Yes you are in the right department, although folks will need to make sure of your dimensions a little more accurately than when spinning bits of wood.

How thick a diameter can the extension shaft be? For there to be material to take grub screws it will have to be 8 to 10 mm diameter.

Your 2.4 mm sounds rather thin for existing shaft.

Should be easy for someone to make for you but postage may be expensive.


----------



## heatherw (25 Nov 2014)

Good point about the grub screws, Chas. the other way would be to have a flat on the end of the original and superglue it on, but I imagine making a D shaped hole is not nearly as easy as making a round one. 

It's the handle for a music box mechanism that I want to adapt for another mysterious purpose. I could try to,get someone to weld it on, but it needs to be straight.


----------



## CHJ (25 Nov 2014)

Ok, for that purpose, epoxy or even CA adhesive will be more than adequate.
Can you make a sketch of exactly how long and how much cranked handle you need.
You could bend up a length of 2.5mm wire and just join it onto the end of existing shaft with a suitable short length of metal tubing.


----------



## Mannyroad (25 Nov 2014)

On Ebay there are M3 aluminium push rod extenders:

http://www.ebay.co.uk/itm/2pcs-RC-Model ... 58af93e0c7

These are used in model engineering. They are internally threaded (M3). If your extension could be 3mm rod rather than 2.4mm (piano wire- which modellers buy with a threaded end), this could thread straight into the connector and be studlocked in. For your 2.4mm shaft you could 'metal-putty' it into the other end of the connector. That way, if needed, the extension shaft could always be removed from the main shaft and re-studlocked back. 

Alternatively, modellers would silver solder two rods together coupled up by a short length of brass tubing, also bought from model shops. We use this method all the time and the tubing is very thin walled so doesn't make a thick joint.

Hope this helps.


----------



## Mannyroad (25 Nov 2014)

Even better, what about these!!! Perfect I think. :wink: 

http://www.ebay.co.uk/itm/2-Pcs-M3-x-25 ... 58b29d7074

Any half decent model shop will have suitable socket head (allen key) grub screws.
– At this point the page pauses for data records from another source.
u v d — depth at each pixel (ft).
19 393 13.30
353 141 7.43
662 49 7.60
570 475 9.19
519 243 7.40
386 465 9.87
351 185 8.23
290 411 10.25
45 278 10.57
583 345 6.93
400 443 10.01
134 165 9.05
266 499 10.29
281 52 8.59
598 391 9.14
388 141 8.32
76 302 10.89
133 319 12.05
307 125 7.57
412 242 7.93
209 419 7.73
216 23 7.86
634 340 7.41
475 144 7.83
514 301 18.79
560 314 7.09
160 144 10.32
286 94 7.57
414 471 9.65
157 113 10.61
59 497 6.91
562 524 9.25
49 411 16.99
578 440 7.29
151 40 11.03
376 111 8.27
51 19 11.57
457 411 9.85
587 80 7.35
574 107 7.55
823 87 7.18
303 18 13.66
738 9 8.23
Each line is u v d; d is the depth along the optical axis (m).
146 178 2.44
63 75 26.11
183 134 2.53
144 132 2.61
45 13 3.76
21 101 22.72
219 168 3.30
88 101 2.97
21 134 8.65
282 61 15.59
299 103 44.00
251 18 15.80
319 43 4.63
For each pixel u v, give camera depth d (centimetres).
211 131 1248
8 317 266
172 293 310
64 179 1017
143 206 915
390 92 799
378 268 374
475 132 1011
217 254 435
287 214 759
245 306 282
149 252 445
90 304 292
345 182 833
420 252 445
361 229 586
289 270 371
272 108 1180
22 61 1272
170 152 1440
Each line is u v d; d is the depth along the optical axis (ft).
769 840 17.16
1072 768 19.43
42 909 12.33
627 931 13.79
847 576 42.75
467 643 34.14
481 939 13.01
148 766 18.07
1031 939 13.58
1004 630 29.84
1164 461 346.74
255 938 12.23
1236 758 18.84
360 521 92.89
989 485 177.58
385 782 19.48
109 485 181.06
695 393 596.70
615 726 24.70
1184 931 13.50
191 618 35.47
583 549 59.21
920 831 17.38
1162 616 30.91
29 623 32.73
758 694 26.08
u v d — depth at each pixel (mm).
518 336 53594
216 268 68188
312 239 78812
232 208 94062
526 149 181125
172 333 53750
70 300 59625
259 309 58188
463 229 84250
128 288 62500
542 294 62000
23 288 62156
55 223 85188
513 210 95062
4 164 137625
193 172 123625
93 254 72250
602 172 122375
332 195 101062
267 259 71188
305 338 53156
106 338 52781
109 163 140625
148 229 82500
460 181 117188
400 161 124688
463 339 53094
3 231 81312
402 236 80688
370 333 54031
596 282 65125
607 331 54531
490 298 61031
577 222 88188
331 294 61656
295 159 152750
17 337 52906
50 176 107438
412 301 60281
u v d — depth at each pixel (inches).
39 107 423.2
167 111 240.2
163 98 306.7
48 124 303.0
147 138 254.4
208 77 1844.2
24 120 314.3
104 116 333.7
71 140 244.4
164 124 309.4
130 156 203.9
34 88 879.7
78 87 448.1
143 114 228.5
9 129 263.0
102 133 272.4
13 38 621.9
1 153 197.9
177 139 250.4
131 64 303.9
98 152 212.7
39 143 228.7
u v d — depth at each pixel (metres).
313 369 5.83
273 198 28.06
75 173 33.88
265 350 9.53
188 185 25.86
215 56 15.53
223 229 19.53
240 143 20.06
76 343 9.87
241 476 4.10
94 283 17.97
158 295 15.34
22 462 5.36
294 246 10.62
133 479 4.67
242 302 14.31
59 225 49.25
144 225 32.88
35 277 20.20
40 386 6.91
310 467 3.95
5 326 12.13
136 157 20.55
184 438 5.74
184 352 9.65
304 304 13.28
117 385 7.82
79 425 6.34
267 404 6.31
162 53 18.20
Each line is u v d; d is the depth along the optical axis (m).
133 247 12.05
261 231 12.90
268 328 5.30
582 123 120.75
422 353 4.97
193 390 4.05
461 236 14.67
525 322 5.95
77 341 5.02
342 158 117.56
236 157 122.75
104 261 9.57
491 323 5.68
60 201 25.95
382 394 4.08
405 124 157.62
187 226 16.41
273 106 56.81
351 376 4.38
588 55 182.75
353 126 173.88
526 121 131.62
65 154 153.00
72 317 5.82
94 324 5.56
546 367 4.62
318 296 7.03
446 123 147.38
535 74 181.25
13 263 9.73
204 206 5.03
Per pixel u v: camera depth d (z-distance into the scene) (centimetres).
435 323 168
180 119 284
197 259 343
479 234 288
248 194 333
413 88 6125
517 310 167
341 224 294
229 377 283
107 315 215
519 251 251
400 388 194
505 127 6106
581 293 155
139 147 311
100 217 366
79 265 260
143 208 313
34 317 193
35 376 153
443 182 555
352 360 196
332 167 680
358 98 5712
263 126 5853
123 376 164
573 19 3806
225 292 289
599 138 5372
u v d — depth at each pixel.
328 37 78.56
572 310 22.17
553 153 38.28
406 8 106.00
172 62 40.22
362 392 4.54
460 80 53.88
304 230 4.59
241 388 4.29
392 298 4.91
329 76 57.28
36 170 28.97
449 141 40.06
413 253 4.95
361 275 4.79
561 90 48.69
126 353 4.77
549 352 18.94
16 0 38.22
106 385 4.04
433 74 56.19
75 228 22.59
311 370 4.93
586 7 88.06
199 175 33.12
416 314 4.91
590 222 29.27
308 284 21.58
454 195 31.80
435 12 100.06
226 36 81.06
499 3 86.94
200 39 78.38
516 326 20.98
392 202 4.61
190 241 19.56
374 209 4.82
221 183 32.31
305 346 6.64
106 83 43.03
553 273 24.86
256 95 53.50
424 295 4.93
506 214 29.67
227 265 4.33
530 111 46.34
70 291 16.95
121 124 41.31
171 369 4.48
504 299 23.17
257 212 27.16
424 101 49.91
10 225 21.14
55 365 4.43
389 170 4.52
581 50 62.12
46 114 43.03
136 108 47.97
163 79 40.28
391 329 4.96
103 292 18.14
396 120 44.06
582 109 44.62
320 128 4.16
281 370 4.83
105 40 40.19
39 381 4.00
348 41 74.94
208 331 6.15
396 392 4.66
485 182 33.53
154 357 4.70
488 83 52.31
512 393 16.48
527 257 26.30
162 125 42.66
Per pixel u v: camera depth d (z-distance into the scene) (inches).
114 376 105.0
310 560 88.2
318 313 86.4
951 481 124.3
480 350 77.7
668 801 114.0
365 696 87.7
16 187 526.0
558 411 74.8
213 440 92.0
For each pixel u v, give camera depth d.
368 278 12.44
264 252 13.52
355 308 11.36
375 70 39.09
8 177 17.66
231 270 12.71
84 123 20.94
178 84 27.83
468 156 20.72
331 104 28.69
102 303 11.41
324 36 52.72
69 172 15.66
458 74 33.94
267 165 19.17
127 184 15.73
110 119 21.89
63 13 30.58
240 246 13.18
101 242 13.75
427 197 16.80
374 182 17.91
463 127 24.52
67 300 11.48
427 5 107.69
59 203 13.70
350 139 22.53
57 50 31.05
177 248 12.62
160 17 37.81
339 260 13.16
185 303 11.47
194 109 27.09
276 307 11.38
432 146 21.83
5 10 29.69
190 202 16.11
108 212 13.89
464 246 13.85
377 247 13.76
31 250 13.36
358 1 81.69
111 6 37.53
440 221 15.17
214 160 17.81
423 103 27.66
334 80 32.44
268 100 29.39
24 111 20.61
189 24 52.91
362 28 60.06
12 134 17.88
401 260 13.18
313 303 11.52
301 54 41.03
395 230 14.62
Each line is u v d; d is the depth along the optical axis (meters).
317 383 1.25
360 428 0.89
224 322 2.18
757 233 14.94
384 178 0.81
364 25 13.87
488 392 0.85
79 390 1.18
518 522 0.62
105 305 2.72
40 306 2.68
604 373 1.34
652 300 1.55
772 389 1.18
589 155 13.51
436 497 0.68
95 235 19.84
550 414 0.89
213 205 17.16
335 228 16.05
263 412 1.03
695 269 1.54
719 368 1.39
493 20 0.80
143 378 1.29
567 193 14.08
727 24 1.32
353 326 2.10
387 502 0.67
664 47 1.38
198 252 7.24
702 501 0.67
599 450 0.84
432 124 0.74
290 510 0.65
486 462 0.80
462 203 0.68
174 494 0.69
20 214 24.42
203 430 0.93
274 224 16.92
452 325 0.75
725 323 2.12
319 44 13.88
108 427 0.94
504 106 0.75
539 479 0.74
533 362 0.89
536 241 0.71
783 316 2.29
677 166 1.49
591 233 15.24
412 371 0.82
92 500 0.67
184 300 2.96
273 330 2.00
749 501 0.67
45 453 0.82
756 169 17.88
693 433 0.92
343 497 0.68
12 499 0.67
The grub screws are often used for retaining wheel collects on piano wire of model aircraft undercarriage.


----------



## Racers (25 Nov 2014)

Cut out a connector from a electrical connector block.

Pete


----------



## Mannyroad (25 Nov 2014)

+1!! :wink:


----------



## CHJ (25 Nov 2014)

Racers":2pk2qo19 said:


> Cut out a connector from a electrical connector block.
> 
> Pete


Good lateral thinking.!!!


----------



## heatherw (25 Nov 2014)

That is sooooo helpful. I'm going to try the tube method first as I have some and I think it will be the most discreet; if that doesn't work then I'll work my way down the list.....thanks guys!


----------